Education in DPRK
KCNA
Pyongyang, September 5 (KCNA) -- September 5 is the 26th anniversary of the "Theses on Socialist Education", a famous work of President Kim Il Sung.
He, in the work, gives clear answers to all the questions arising in training of people in a revolutionary way and educational work -- purpose and mission of socialist education, fundamental principles of the socialist pedagogy, contents and methods of education and guidance over the educational work.
In the first days of his revolutionary activities in his early years, he, with a penetration into the significance of education, set up revolutionary schools of a new type to give Juche-based education to the rising generation.
After the liberation of the country, he saw to it that the Samhung Middle School and many other schools were established and the issue of pencil was put on the agenda of the first Session of the Provisional People's Committee of North Korea.
During the hard-fought Fatherland Liberation War (1950-1953), he ensured the continuity of educationCtook a measure to recall teachers and students to their schools from the front and founded a factory college, the first of its kind in the world.

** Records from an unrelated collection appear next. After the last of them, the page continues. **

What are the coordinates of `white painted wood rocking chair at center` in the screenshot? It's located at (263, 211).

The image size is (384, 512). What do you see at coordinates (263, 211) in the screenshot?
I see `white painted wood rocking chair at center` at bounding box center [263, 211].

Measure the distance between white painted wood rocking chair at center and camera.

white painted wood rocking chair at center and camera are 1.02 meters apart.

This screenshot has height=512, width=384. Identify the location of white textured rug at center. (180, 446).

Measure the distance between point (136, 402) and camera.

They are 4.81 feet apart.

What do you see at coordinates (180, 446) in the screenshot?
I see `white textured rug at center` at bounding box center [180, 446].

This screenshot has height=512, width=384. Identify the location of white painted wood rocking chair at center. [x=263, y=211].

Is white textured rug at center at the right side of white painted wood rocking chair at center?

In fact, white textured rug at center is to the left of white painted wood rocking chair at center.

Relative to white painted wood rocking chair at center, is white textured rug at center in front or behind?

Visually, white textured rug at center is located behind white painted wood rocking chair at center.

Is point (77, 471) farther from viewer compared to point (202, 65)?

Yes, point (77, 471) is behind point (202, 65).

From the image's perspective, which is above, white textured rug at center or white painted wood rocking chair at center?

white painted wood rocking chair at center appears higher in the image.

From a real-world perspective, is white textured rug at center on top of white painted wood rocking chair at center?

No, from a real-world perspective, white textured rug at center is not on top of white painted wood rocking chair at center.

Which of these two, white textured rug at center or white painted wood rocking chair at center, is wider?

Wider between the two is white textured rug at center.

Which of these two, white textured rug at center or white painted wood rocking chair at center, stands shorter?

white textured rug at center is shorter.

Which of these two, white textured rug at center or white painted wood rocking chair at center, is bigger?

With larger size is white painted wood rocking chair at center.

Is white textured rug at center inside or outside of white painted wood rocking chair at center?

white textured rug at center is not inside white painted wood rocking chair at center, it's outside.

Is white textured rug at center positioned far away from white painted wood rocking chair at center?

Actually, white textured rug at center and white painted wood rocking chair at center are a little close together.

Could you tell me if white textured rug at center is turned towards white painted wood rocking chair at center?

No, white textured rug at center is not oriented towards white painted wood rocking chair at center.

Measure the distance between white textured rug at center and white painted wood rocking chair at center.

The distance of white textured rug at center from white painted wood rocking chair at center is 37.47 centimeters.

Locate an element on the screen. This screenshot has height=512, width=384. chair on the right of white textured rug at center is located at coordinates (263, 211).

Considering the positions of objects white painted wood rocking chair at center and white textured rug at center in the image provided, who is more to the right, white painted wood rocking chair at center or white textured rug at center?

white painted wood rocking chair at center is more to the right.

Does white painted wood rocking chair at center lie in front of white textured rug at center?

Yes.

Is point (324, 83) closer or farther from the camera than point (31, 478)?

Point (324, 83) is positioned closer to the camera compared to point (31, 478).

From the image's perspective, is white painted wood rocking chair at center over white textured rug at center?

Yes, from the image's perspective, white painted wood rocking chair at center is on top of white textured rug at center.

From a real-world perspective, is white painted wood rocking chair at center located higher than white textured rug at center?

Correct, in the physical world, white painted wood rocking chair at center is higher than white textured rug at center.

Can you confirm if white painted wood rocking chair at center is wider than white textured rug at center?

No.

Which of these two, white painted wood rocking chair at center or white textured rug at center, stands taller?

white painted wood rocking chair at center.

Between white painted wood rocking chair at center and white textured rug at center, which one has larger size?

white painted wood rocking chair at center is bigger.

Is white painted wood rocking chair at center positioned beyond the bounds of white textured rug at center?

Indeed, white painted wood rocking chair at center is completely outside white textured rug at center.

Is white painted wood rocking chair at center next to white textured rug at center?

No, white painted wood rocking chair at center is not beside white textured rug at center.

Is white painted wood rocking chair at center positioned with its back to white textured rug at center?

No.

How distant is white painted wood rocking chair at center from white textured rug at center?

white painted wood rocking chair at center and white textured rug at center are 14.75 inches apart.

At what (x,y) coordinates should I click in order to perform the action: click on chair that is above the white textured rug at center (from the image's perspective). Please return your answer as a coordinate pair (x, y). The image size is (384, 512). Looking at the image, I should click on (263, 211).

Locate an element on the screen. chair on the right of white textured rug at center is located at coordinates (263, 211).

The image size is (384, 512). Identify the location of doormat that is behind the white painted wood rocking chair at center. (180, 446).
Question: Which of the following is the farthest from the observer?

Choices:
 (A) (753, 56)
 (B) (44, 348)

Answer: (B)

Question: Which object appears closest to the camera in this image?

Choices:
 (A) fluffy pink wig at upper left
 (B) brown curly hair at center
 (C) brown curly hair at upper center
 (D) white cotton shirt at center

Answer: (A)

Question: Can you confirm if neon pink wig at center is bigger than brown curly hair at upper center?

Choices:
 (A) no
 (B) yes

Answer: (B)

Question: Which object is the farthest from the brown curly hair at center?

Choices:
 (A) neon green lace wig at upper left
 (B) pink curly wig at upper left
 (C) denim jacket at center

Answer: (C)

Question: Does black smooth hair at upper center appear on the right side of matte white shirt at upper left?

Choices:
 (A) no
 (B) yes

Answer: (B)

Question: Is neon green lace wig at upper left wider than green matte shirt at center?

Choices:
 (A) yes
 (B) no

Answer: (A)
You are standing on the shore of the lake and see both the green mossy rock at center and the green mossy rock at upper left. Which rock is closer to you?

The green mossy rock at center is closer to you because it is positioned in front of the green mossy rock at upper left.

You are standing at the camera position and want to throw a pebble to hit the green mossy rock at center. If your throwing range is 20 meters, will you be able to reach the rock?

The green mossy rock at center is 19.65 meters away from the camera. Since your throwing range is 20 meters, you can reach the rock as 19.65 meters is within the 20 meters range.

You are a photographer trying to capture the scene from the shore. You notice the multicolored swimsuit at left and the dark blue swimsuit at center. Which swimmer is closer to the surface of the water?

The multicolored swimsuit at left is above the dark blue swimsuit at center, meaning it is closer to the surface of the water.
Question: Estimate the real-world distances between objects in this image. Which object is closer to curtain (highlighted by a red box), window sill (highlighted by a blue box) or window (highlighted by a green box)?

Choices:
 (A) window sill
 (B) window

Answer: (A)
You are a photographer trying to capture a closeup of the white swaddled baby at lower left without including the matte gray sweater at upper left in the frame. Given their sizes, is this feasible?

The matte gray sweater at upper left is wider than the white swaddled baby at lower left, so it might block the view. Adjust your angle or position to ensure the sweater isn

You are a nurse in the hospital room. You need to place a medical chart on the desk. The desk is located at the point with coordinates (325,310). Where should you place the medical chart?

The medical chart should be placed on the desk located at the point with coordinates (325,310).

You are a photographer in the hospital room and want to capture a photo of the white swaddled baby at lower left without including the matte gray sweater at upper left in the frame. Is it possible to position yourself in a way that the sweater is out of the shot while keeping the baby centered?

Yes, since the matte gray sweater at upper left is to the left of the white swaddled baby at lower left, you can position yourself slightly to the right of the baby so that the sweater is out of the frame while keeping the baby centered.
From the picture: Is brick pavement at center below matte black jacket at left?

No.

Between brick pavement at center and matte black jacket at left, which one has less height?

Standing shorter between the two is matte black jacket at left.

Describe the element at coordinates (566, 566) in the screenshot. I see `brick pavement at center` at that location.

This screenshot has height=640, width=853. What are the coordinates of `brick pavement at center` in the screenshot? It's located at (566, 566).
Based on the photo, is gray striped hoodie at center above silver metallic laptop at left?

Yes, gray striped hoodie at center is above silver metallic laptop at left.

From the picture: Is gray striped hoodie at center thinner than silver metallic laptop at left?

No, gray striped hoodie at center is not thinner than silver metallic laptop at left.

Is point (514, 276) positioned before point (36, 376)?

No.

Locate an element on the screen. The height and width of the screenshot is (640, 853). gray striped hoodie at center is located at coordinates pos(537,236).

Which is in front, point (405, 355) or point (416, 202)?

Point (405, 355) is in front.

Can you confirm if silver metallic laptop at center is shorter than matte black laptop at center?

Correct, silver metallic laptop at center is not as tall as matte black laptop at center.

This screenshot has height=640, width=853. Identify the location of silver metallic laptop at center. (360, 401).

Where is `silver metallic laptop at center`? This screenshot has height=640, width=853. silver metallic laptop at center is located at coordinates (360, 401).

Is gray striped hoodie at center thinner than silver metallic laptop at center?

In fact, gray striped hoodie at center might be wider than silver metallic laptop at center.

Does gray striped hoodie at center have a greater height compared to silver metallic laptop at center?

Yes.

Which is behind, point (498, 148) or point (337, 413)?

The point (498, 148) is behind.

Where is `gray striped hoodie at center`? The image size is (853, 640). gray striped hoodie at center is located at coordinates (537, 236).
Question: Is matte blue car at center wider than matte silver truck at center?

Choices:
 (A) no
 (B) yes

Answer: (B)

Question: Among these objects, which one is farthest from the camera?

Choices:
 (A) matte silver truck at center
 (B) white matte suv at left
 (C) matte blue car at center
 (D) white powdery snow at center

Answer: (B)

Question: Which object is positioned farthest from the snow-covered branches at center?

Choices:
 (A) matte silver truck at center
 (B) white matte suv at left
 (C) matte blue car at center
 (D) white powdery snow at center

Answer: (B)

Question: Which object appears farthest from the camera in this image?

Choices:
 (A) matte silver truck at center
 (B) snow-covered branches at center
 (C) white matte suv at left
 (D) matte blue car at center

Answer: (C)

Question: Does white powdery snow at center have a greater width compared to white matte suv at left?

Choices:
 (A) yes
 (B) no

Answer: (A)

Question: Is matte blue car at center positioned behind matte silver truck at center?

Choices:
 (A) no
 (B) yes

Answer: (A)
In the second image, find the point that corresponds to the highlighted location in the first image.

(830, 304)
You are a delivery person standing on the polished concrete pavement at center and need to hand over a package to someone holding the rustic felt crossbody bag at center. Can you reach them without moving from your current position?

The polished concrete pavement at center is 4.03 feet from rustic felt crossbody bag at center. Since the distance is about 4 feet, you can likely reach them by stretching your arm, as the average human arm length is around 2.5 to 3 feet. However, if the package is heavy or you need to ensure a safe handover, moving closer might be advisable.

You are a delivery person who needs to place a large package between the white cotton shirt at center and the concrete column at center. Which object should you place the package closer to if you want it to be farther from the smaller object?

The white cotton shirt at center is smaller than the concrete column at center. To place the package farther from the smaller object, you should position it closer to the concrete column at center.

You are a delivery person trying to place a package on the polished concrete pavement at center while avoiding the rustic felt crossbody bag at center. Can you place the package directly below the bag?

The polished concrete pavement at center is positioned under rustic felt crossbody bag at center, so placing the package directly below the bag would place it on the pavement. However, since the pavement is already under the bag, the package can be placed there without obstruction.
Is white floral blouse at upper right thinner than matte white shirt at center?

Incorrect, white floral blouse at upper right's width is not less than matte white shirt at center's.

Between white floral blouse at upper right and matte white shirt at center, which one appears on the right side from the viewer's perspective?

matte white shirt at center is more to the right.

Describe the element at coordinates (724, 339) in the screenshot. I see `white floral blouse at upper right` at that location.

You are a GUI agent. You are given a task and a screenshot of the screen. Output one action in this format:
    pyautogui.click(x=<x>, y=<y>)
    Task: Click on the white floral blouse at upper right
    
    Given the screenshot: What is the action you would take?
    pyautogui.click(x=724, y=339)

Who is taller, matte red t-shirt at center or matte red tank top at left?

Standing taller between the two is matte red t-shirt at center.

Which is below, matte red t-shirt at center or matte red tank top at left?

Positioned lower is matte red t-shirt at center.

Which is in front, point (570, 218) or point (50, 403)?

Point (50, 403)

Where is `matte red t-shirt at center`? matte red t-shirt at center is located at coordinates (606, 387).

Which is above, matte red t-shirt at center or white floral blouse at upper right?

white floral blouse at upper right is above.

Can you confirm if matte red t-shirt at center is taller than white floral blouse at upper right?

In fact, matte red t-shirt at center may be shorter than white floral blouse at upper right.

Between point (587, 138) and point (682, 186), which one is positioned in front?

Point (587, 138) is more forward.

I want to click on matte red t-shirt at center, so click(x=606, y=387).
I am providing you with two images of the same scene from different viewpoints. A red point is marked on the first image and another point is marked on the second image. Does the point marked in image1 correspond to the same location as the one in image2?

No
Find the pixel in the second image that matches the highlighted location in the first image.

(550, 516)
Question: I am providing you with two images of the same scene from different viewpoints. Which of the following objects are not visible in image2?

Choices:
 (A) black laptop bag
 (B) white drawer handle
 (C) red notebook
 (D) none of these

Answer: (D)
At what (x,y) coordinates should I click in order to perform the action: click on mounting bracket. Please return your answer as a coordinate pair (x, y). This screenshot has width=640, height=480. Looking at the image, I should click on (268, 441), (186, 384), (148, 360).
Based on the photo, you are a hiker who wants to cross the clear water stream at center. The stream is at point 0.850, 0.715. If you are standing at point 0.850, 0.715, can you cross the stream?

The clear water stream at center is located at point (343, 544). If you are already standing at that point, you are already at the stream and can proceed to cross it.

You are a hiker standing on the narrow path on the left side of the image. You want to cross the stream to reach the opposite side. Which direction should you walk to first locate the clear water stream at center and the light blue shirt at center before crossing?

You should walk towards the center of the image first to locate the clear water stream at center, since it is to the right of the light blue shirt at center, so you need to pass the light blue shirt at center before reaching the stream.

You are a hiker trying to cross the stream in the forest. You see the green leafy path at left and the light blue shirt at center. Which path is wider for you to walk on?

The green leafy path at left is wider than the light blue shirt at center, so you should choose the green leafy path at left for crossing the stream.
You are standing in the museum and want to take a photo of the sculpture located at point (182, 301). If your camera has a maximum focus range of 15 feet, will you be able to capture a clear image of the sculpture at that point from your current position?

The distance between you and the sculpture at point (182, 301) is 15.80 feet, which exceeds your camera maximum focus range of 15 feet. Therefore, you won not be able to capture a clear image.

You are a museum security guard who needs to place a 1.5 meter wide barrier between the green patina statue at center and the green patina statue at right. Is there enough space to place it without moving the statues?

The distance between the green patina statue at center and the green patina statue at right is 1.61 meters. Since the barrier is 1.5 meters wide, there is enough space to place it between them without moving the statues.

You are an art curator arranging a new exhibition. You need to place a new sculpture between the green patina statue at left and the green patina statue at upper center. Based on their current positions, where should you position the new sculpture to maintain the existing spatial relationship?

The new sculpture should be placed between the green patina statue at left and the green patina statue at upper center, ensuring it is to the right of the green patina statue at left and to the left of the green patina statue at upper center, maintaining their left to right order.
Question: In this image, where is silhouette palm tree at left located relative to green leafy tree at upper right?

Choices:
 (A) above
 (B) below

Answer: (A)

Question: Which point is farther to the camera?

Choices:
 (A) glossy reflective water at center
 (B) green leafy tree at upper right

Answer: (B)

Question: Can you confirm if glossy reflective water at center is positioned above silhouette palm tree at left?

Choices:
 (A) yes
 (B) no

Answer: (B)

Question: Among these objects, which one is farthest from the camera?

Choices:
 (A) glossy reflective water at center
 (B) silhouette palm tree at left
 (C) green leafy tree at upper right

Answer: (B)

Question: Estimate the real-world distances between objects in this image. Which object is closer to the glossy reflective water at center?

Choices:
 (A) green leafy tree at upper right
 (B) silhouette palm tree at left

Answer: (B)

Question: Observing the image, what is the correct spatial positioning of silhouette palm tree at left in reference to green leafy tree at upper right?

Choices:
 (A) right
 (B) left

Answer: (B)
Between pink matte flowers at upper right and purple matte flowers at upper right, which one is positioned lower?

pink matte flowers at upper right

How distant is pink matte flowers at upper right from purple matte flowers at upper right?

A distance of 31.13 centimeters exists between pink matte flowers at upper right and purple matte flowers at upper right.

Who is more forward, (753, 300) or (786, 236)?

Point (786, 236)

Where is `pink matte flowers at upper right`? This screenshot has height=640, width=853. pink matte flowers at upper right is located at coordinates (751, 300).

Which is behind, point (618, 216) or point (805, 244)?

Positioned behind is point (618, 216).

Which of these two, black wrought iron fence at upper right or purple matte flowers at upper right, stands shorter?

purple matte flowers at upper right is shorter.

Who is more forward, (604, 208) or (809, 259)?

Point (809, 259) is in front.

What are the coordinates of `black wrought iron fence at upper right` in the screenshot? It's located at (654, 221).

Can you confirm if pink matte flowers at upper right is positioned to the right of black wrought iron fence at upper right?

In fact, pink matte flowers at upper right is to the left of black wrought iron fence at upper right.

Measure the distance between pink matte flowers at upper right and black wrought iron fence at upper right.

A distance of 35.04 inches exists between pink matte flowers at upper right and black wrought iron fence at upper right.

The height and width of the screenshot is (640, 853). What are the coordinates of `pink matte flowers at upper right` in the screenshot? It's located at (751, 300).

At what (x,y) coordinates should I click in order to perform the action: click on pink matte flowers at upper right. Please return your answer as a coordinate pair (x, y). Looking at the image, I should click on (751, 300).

In the period of the postwar rehabilitation and construction, the DPRK government, under his wise leadership, earmarked a colossal amount of fund for the rehabilitation of universities and schools at all levels ahead of other work. It introduced the universal compulsory primary education in August 1956 and the universal eleven-year compulsory education in September 1975 throughout the country.
The theses on socialist education is successfully being implemented by leader Kim Jong Il.
In recent years alone, he visited Kim Il Sung University, Kim Chaek University of Technology, Hamhung University of Hydraulics and Songgan Middle School in Songgan County. He highly appreciated educators' merits and gave them important instructions concerning the educational work.
He clarified ways of training IT experts and had modern centers for training computer talents set up in the capital. Before the liberation of the country 80 percent of the population was illiterate and there was not a single university in the country. But now there are many universities and schools in the country and people are enjoying the study-while-working system.